Do you understand The Butterfly Effect? When the fruit of a simple transgression manifests itself in such far flung ways, people have a right to be annoyed. The initial projections for ENHANCE were for it to be presented at the 2006 AHA. As such, I feel that FORBES (and all other comers) are entitled to back date their projections of Vytorin/Zetia sales which directly affected executive bonuses and finally, SGP's ability to leverage the OBS deal.
Although FH talks a good game, I see too many skeletons in the closet of the current SGP leadership (Genotropin, fen-phen) balanced against but one shining moment (Pfizer's purchase of Pharmacia, which is probably more attributable to their lack of pipeline and desire to control Celebrex, just a bit of luck). When you control these events versus the performace of the companies he controlled at the time versus the market it general, FH does not look like the 5-tool superstar you assert, but more of a trading deadline pick-up that sparks a borderline play-off team to a short-lived run towards also ran status.
As ever, thanks for the link -- and the clear thinking, today, Ed! Mine was greatly improved by talking it through with you. . . .
-- condor
One very key point that is being overlooked is all of this is the licensing agreement with Bayer. Bayer in that year licensed Cipro IV/PO, Avelox IV/PO, and Levitra over to SGP as a key factor in SGP's turn around to profitability. Bayer just filed in Delaware Chancery Court for not receiving any royalties since 2004. Take out Vytorin/Zetia, rejection worldwide of dual inhibition, loss of Bayer's products and what are they left with? Nasonex, fighting generics and losing, and then Asmanex ?

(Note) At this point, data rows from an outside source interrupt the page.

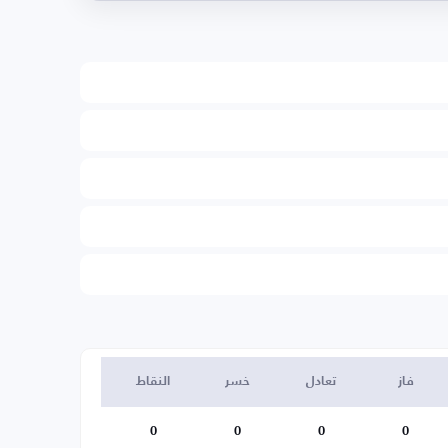
فاز
تعادل
خسر
النقاط
0
0
0
0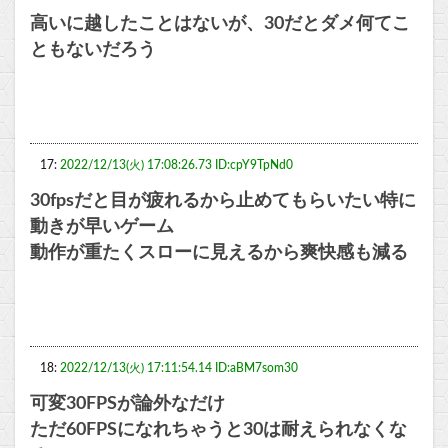
高いに越したことはないが、30だとダメ何てこ
ともないだろう
17:
2022/12/13(火) 17:08:26.73 ID:cpY9TpNd0
30fpsだと目が疲れるから止めてもらいたい特に
動きが早いゲーム
動作が重たくスローに見えるから爽快感も減る
18:
2022/12/13(火) 17:11:54.14 ID:aBM7som30
可変30FPSが論外なだけ
ただ60FPSになれちゃうと30は耐えられなくな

How is this "earning trust every day".
Will this House of Cards tumble?
Ellis Taylor
To comment on your update:
As I stated earlier, SP is notorious for its spin-doctoring, using that which it finds useful and ignoring more salient, nay damning, evidence.
Sue:
You do realize that by proactively responding to posts on this and so many other boards on the internet that you have robbed SP of the ability of filing future 10-Q statements regarding the disclosure of information which may already be rumored in this new public domain. We are all aware of the fact that internally, SP has scoured the internet to try to keep up with the word on the street, so much so that many execs are rumored to have hissy fits (nice put) over their characterizations and the dissemination of "company secrets." Sorry, you can't stick your head back in that hole. (The air is probably fresher out here anyway!!!)

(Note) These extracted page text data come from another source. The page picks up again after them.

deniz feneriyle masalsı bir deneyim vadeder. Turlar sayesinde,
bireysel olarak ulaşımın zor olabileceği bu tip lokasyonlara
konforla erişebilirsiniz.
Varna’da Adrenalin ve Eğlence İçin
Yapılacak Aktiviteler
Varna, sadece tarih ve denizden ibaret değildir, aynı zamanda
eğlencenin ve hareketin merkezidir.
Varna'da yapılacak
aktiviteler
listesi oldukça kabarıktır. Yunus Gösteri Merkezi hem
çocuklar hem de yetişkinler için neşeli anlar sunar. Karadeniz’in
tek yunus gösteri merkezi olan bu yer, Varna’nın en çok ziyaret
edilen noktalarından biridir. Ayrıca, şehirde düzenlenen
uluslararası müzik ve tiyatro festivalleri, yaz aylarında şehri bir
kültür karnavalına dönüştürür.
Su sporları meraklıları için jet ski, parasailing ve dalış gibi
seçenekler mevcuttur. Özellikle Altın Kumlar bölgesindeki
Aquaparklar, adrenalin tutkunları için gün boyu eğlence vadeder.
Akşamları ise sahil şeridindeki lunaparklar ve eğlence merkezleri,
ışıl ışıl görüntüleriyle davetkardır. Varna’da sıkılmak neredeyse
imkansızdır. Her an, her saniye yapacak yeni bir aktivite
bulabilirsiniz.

It seems that Sue may be taking over for the infamous Ken, who has not been heard from for quite some time. I'm guessing that market cap won't be included in the calculation of any 2008 rewards since it appears that Schering-plough has the proverbial "snowball's chance in hell" of turning that around this year. Given the debacle that has surrounded the cursed ENHANCE trial, Fred should indeed be questioned as to how he has demonstrated added value in the past year. If his inflated head is having trouble tolerating it, too bad! Just think of all the employees who are losing their jobs while some of the top executives probably are gloating in their good fortune because they are such wise stock traders. It seems that Schering-Plough is currently under the corporate microscope, so they should get used to it.